======== Input data

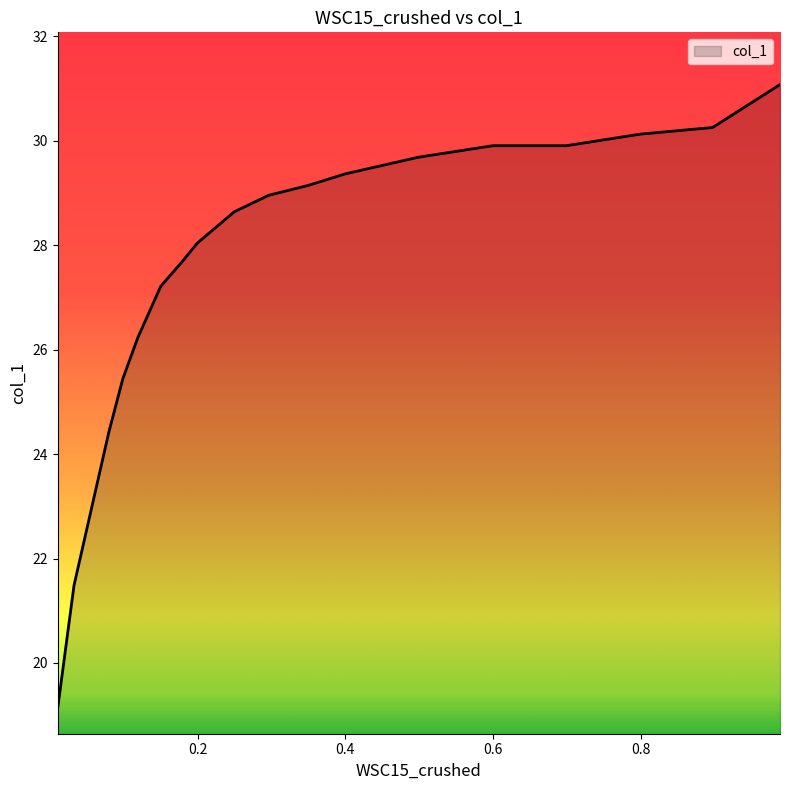

Reading left to right, transcribe all the data shown in this chart.

0.9889=31.1	0.8975=30.3	0.7995=30.1	0.6995=29.9	0.5999=29.9	0.4987=29.7	0.4003=29.4	0.3501=29.1	0.2963=29.0	0.2497=28.6	0.1995=28.0	0.1795=27.7	0.1502=27.2	0.1192=26.2	0.0988=25.4	0.08=24.4	0.0327=21.5	0.0107=19.1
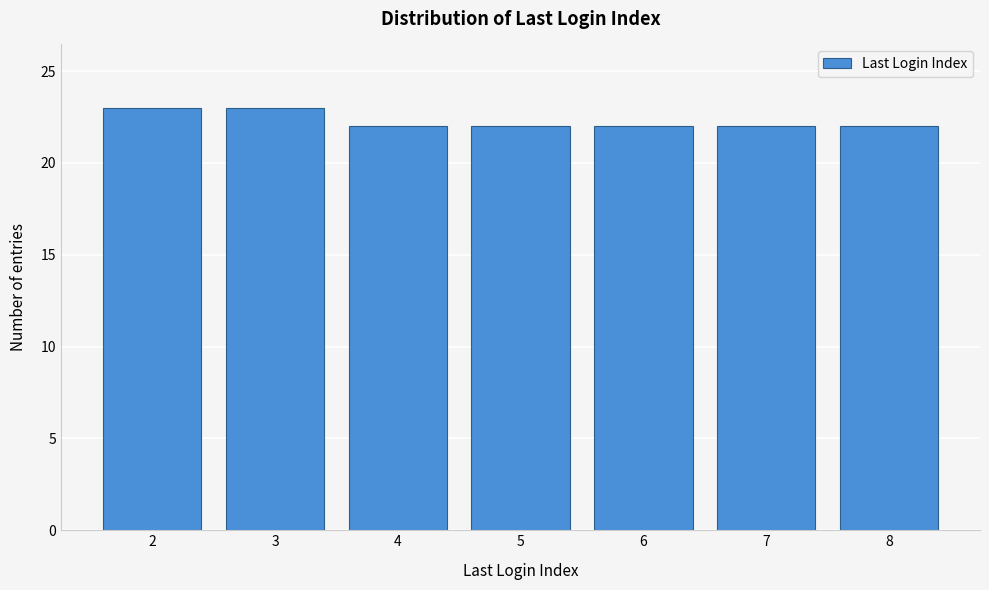

Reading left to right, extract all data points from this chart.

2=23	3=23	4=22	5=22	6=22	7=22	8=22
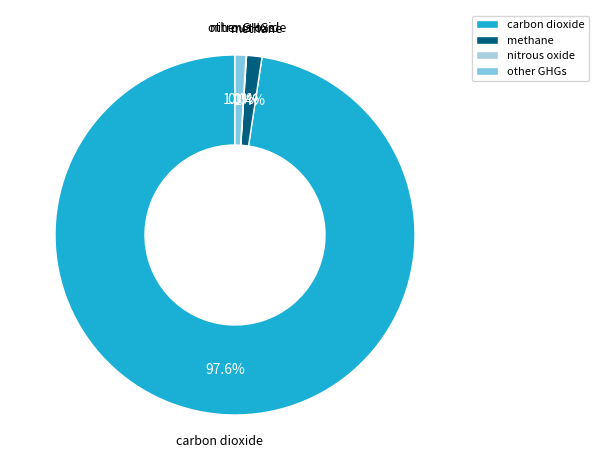

What percentage do methane and carbon dioxide together represent?

99.2%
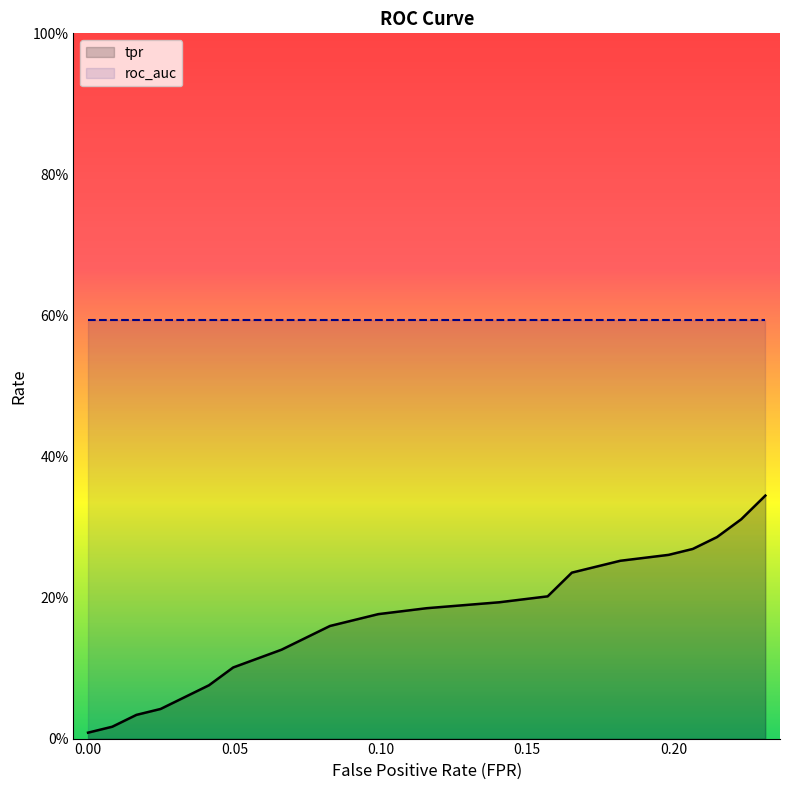

Reading left to right, extract all data points from this chart.

fpr: fpr=0.0	tpr=0.0	roc_auc=0.0	3=0.0	4=0.0	5=0.0	6=0.1	7=0.1	8=0.1	9=0.1	10=0.1	11=0.1	12=0.2	13=0.2	14=0.2	15=0.2	16=0.2	17=0.2	18=0.2	19=0.2
tpr: fpr=0.0	tpr=0.0	roc_auc=0.0	3=0.0	4=0.1	5=0.1	6=0.1	7=0.2	8=0.2	9=0.2	10=0.2	11=0.2	12=0.2	13=0.2	14=0.3	15=0.3	16=0.3	17=0.3	18=0.3	19=0.3
roc_auc: fpr=0.6	tpr=0.6	roc_auc=0.6	3=0.6	4=0.6	5=0.6	6=0.6	7=0.6	8=0.6	9=0.6	10=0.6	11=0.6	12=0.6	13=0.6	14=0.6	15=0.6	16=0.6	17=0.6	18=0.6	19=0.6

================

Exercise requirements: Copy the entries word for word, from the line containing "What percentage do" through the end of the entries, both ends included. Leave the pictures out of your copy.

Your response:
What percentage do methane and carbon dioxide together represent?

99.2%

Reading left to right, extract all data points from this chart.

fpr: fpr=0.0	tpr=0.0	roc_auc=0.0	3=0.0	4=0.0	5=0.0	6=0.1	7=0.1	8=0.1	9=0.1	10=0.1	11=0.1	12=0.2	13=0.2	14=0.2	15=0.2	16=0.2	17=0.2	18=0.2	19=0.2
tpr: fpr=0.0	tpr=0.0	roc_auc=0.0	3=0.0	4=0.1	5=0.1	6=0.1	7=0.2	8=0.2	9=0.2	10=0.2	11=0.2	12=0.2	13=0.2	14=0.3	15=0.3	16=0.3	17=0.3	18=0.3	19=0.3
roc_auc: fpr=0.6	tpr=0.6	roc_auc=0.6	3=0.6	4=0.6	5=0.6	6=0.6	7=0.6	8=0.6	9=0.6	10=0.6	11=0.6	12=0.6	13=0.6	14=0.6	15=0.6	16=0.6	17=0.6	18=0.6	19=0.6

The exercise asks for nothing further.